Tomato gore

They are a perverse lot, tomatoes. One minute you're shouting at them to ripen up, the next you're begging people to take them before they decompose into pools of red gore.

This week faced with a basket of soggy beauties, I decided to make spaghetti sauce. But being mid-week and and lacking the fortitude to blanche, peel and seed tomotoes, here's what I did:

Recipe--Peels-and-all Spaghetti Sauce

1 dozen fresh tomatoes, cored and halved

5 cloves garlic, thinly sliced

1 onion, chopped

1/4 cup olive oil

Red pepper flakes, a healthy pinch

1/2 cup chopped, fresh basil

3-4 Tbs of tomato paste

Salt to taste

Directions: Sautee garlic and onion in olive oil until translucent. Add red pepper flakes. Turn heat down to low and add tomatoes. Stew for about an hour, leaving the pot uncovered to allow sauce to reduce.

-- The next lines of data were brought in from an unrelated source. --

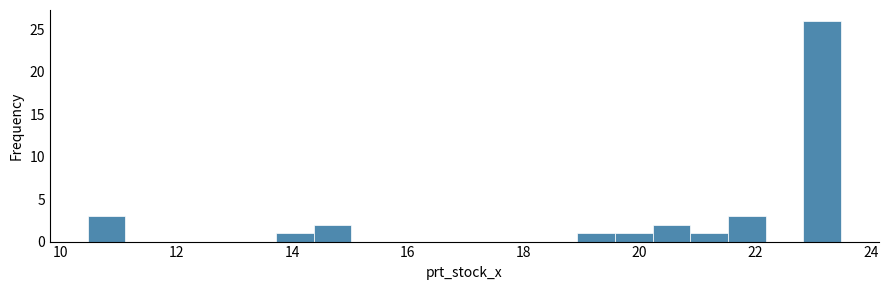

Around what value on the x-axis is the tallest bar? Give the approximate position of its centre, as read against the axis.

23.2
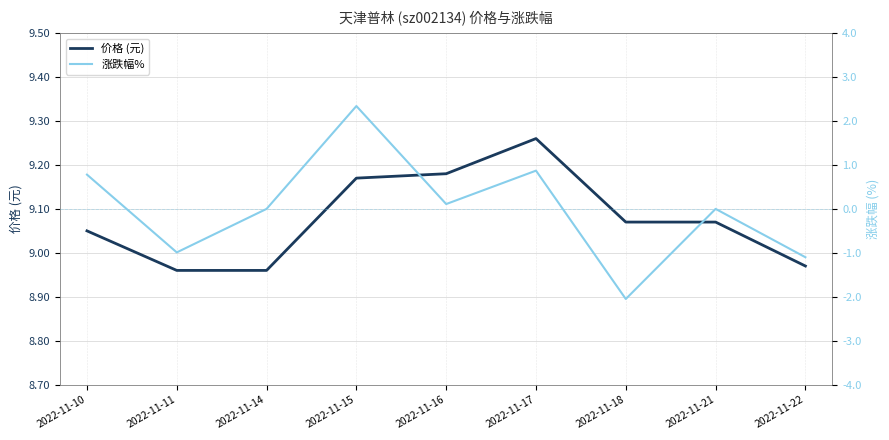

How many negative values does the 涨跌幅% series have?

3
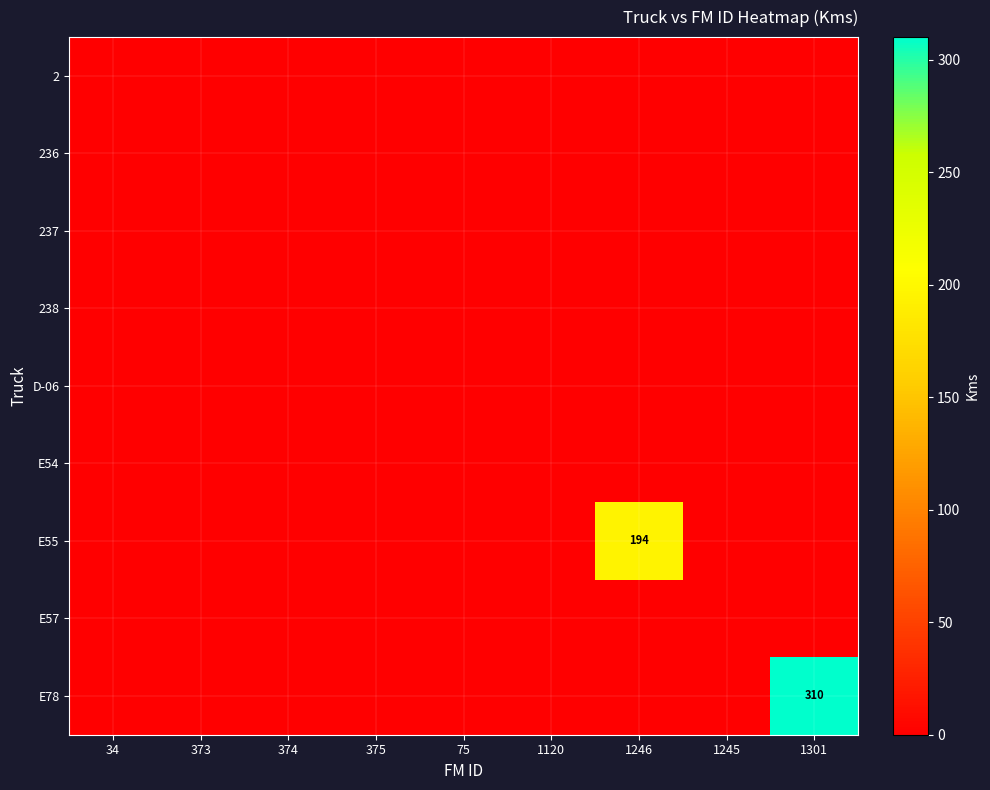

Is it true that 237 equals 0 at 374?

True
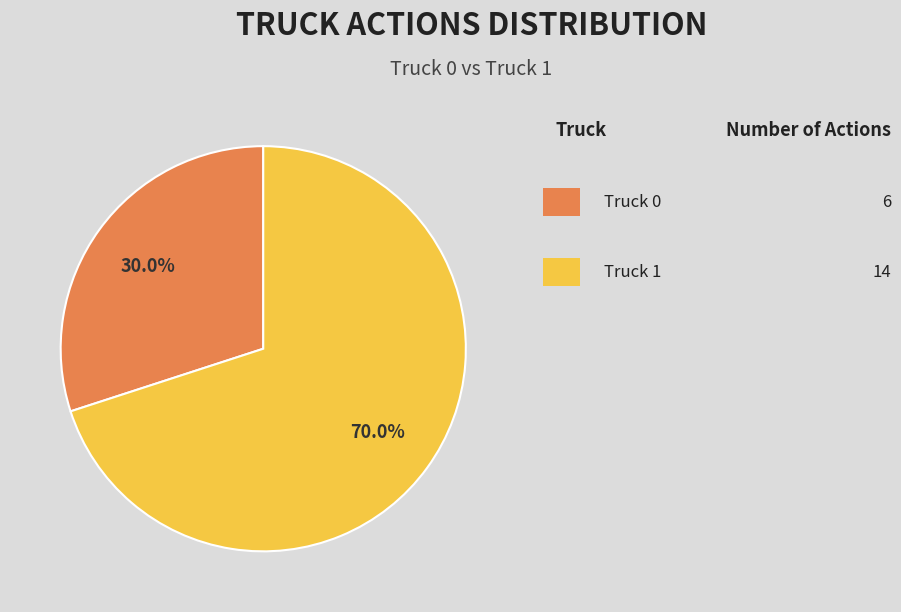

To the nearest percent, what is the average slice percentage?

50%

Stir in basil and tomato paste. Grind to bloody pulp with an immersion blender.

Bon appetit!

Comments (2) -

September 10. 2009 14:42


You can freeze fresh tomatoes instead of canning if you can't use all of them right away.  I read that in Organic Gardening 30+ years ago & have been doing it ever since.  Just pick them & put them in heavy duty freezer ziploc bags.  (Do not wash them.  I told my SO that last year & he ignored me & washed them & they all split open when they froze which had never before happened.)  When you want to use them (just like canned tomatoes except they taste fresher than canned tomatoes do), just take however many you want to use out of the bag & run warm water over them.  The skins will slip right off & you can put them in soup as is (after you remove the stem>)  I've even made pasta sauce with them frozen.  We still are not getting many tomatoes - we've only had a few days when the temp was 80 or above so it just hasn't been warm enough to get a good crop.  Oh well, at least we have enough to eat fresh now.

donna |

September 10. 2009 19:17


Mmmmmmmm!  Save me enough for a batch of spaghetti!  Did you add any basil?